誰にもつながらず、父と母の顔が過ったが、私はどうしても親には頼る気にはならず、仕方なく当てにしたのがインターネットだ。
占いの館の霊感占い。有料で直接占い師と会話が出来る、そういうサイトに頼った。
占い師は親身に、真剣に話を聞くと、最後に私に言った。
この護符を枕の下に敷いて眠りなさい。
護符は決して安くなかった。初穂料よりも高額だった。
私は買わなかった。
馬鹿にするなと、どこかでまだ余裕がのこっていたのか、私はまだ遮二無二ではなかった。
今思えば買えば良かったと思う。
効果があってもなくても、ないよりはマシに違いないのだ。
他にやれることなど思いつかなかった。
凄腕の霊能者も、やけにこの手の話に詳しいオカルトライターも、私の知り合いにはいない。
仕方なく、藁にもすがる思いでSNSに書き込んだ。
もしかしたらバズり、同じような体験をした人に繋がり、打開策を教えてもらえるかもしれない。

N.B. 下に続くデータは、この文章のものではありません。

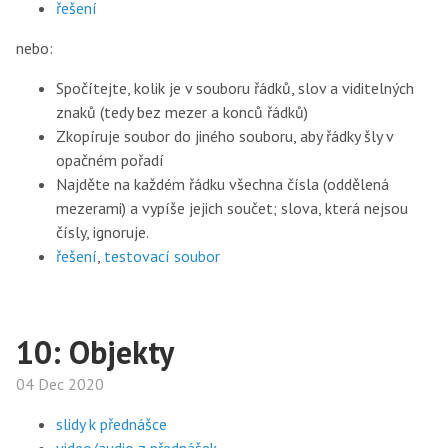
řešení
nebo:
Spočítejte, kolik je v souboru řádků, slov a viditelných
znaků (tedy bez mezer a konců řádků)
Zkopíruje soubor do jiného souboru, aby řádky šly v
opačném pořadí
Najděte na každém řádku všechna čísla (oddělená
mezerami) a vypíše jejich součet; slova, která nejsou
čísly, ignoruje.
řešení
,
testovací soubor
10: Objekty
04 Dec 2020
slidy k přednášce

残念ながら、私の書き込みは特に流行ることもなく過ぎ去ってしまった。
私は疲れていたのだと思う。
ソファに座り、お気に入りの音楽をイヤホンで聴きながら気持ちを落ち着けようとして、うっかり寝てしまった。
こうして、あの夢を見たのだ。
あの夢を見たのは、これで9回目だった。
10回目を見てはいけない。
これは絶対だった。
もう私は眠ってはいけない。
そのプレッシャーが吐き気となって胃からせり上がり、私は吐いた。
胃酸の酸っぱさが口の中に広がり、食道が痛い。
私も思う。
何故もっと早く
何故眠ってしまったのか。
こんなにも無防備に眠らなければ、私はもっと生きていられたのに。
けれども仕方がなかった。
どこかで馬鹿げていると思ってしまっていた。
夢が現実となることも、現実が夢に侵されることもないと思っていた。
しかしいざ、目の前まで来ると、私は俄かに怯えることを抑える事が出来なかった。
案外人間とはそうなのかもしれない。
のほほんとしている内に、もう事は取り返しのつかないところまで来てしまっているものなのだ。
あの夢は予知夢だったのか、呪いだったのか。
それとも今これが夢なのか、まだ私は現実なのか。
私は夢を見ていた。
あの夢を見るのは9回目だった。
9回目だったはずだ。
つぎはもう駄目なのだ。
夢の中で、10回目のあの夢の中で、私は。
どうだろう。
私は今起きているのだろうか?
寝ているのだろうか?
私はもう、夢を見ているのだろうか。
とても疲れて、瞼が重い。
10回目は見てはいけない。
10回目は、見ては―――
※ ※ ※
どこまでも続く暗闇だ。
深淵はぽっかりと空いているというが、今私の目の前に広がっているものこそが深淵だった。
そこにあの人が死んでいた。
あの人は死んでいたのに、立ち上がって私を見た。
1回目、あなたは「9」と言った。
2回目に「8」。
3回目に「7」、4回目に「6」。
5回目「5」。
6回目「4」
7回目「3」
8回目「2」
9回目「1」。
今、私の目の前のあなたは何も言わない。
違う、あなたとは誰だ。
あなたは私か。
あぁ、これは夢か。
これは、夢なのだ。
明日目覚めれば私は、いつも通りに会社に行って。
いつも通りに帰宅をして。
いつも通りにベッドに入る。
あぁ、けれど。
それに何の意味があろうか。
たった一人で、繰り返し繰り返し。
なんのカウントダウンも無い変わり映えの無い日々を。
繰り返し、繰り返し。
私はまた、生きるのか。
※ ※ ※
目が覚めた。
10回目の夢に、『0』はなかった。
私は生まれ変わった。
見れば時計は2時だった。
真夜中の、静かな時間。
私は空を見上げ、いつも通りの住宅街の合間の空を見上げた。
「……あぁ、星だ」
のっぺりとした濃紺の空に、ぼんやりと小さく、星は光っていた。